On the ceiling of the Devasiraya Mandapam in the third prakara of the Tyagarajasvami Temple in Tiruvarur, Tamil Nadu an unfinished set of around 50 painted panels depicts the story of the monkey-faced Chola king Mucukunda, who is said to have brought the god Tyagaraja from heaven down to Tiruvarur.
The story is well documented in medieval Tamil texts such as Kantapuranam of Kacciyappa civacariyar and Campantamunivar's Tiruvarurppuranam.
The paintings, although in a shockingly dilapidated condition, are among the best surviving examples of late-Nayaka or early Maratha-period murals.
Along with offering a distinctive version of the Mucukunda story (together with inscriptions that accompany each panel and embody directions to the painters), these murals express a distinctive cultural and philosophical vision - one in which we can observe the new subjectivity of the seventeenth century, with its spatial and pictorial correlates, and a particular understanding of the possibilities open to human beings in relation to the depths of their own consciousness, on the one hand, and the divine realm, on the other.
Prakriti Foundation, Chennai has been undertaking the restoration of these panels for the last 3 years.
The restoration work has now been completed and the temple authorities have granted permission to conduct the opening of the Devasriya Mandapam and release of the book by noted Indologist, Dr. David Shulman and V. K. Rajamani on the Mucukunda Panels at the Devasriya Mandapam at the Tyagarajasvami Temple, Tiruvarur on January 26, 2011.

EXERCISE INSTRUCTIONS:
[A] List everyone the passage on the Mucukunda murals names as the author of a text or book.
[B] From the passage on the Mucukunda murals, extract the words beginning at "Prakriti Foundation, Chennai" and stopping after "January 26, 2011.".

INFORMATION PROVIDED:
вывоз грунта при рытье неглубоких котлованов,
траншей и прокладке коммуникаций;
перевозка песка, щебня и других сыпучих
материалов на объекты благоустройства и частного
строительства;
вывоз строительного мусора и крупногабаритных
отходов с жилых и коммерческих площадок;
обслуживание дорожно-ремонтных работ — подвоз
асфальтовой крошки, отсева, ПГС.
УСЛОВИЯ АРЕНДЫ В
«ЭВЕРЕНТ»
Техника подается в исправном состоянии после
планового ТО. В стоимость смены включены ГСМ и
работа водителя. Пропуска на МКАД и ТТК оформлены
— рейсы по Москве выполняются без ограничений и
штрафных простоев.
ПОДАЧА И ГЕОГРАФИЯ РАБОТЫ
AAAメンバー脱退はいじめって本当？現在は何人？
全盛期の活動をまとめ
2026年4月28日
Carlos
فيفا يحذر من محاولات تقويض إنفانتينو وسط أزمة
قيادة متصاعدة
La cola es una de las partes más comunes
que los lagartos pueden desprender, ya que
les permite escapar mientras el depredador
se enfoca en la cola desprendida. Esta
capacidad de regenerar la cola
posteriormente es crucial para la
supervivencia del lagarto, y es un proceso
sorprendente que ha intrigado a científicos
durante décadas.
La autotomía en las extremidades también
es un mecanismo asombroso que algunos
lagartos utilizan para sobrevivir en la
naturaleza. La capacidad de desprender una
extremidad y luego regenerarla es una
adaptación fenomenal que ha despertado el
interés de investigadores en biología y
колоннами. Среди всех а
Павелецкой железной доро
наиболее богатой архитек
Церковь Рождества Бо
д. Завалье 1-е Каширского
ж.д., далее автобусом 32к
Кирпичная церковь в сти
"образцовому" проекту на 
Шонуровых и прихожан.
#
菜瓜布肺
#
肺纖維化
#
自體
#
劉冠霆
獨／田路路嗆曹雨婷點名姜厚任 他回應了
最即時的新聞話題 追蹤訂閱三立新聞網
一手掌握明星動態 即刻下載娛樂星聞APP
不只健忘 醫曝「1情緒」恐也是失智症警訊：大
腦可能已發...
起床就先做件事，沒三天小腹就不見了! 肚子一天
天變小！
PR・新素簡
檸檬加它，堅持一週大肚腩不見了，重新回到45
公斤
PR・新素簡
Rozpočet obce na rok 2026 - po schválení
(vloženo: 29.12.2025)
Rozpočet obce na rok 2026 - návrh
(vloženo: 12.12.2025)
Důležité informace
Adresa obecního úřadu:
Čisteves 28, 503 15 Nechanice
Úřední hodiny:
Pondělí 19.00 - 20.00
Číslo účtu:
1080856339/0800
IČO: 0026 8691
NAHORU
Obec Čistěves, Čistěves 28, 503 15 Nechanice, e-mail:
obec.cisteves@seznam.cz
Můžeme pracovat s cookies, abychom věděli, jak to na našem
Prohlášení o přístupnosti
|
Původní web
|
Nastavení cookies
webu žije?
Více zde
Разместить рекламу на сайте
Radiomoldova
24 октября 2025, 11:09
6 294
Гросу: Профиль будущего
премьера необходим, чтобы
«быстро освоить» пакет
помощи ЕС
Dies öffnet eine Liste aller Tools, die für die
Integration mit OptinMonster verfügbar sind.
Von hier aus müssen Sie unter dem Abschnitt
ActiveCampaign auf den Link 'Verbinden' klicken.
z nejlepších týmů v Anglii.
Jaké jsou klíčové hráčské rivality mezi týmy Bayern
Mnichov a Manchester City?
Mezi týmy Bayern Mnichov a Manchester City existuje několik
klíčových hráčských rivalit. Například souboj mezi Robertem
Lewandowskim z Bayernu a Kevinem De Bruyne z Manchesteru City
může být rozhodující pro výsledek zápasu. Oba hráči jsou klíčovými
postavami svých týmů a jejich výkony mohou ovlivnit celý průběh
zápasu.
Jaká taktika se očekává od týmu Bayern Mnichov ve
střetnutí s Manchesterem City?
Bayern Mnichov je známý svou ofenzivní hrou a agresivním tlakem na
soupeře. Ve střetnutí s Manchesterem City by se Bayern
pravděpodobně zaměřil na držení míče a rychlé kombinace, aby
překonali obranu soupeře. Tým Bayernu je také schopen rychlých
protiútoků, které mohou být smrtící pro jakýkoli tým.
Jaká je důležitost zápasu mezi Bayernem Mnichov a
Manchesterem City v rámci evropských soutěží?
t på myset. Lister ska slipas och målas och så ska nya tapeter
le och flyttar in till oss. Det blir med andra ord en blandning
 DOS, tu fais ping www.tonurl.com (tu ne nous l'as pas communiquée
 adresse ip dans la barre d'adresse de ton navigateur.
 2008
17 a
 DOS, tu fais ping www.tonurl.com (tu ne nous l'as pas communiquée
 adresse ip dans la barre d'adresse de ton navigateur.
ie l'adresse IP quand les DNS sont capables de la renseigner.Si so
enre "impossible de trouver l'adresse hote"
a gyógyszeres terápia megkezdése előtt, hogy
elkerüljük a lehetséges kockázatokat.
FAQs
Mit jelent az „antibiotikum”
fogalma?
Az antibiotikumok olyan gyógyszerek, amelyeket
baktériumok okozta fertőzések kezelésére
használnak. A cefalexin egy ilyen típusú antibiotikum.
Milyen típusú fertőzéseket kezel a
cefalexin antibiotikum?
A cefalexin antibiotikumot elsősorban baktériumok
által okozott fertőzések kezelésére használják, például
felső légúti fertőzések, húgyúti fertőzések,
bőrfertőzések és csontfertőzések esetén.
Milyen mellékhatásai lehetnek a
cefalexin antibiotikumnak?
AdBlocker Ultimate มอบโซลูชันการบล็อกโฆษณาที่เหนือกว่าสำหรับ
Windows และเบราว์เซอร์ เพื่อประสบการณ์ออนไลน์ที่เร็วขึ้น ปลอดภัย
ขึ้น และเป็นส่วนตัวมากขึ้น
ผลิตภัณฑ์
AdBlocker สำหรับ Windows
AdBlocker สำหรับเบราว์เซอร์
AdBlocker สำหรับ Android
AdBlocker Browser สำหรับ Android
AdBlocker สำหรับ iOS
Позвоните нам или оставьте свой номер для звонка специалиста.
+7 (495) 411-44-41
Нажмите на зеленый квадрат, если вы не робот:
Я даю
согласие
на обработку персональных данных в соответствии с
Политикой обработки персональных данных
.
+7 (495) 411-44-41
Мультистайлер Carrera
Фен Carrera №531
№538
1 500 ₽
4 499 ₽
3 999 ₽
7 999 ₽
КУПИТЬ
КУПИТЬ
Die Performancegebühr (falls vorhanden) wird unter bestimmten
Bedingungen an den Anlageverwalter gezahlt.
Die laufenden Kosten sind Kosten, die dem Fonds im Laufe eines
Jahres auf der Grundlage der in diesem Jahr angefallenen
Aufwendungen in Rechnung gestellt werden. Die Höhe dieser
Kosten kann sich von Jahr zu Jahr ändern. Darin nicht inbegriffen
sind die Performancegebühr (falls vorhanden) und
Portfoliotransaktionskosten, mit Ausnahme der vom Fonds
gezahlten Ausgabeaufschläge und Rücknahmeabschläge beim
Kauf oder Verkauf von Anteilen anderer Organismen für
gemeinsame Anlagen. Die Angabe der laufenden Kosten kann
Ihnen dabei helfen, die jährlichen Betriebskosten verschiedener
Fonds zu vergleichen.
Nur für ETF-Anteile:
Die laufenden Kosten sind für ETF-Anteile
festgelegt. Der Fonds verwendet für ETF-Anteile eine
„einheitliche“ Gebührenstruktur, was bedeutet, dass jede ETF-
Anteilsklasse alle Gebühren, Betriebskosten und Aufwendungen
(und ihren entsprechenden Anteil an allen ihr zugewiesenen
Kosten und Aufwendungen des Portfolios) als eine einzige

ANSWERS BY TASK:
[A]
- Kacciyappa civacariyar
- Campantamunivar
- Dr. David Shulman
- V. K. Rajamani

[B]
Prakriti Foundation, Chennai has been undertaking the restoration of these panels for the last 3 years.
The restoration work has now been completed and the temple authorities have granted permission to conduct the opening of the Devasriya Mandapam and release of the book by noted Indologist, Dr. David Shulman and V. K. Rajamani on the Mucukunda Panels at the Devasriya Mandapam at the Tyagarajasvami Temple, Tiruvarur on January 26, 2011.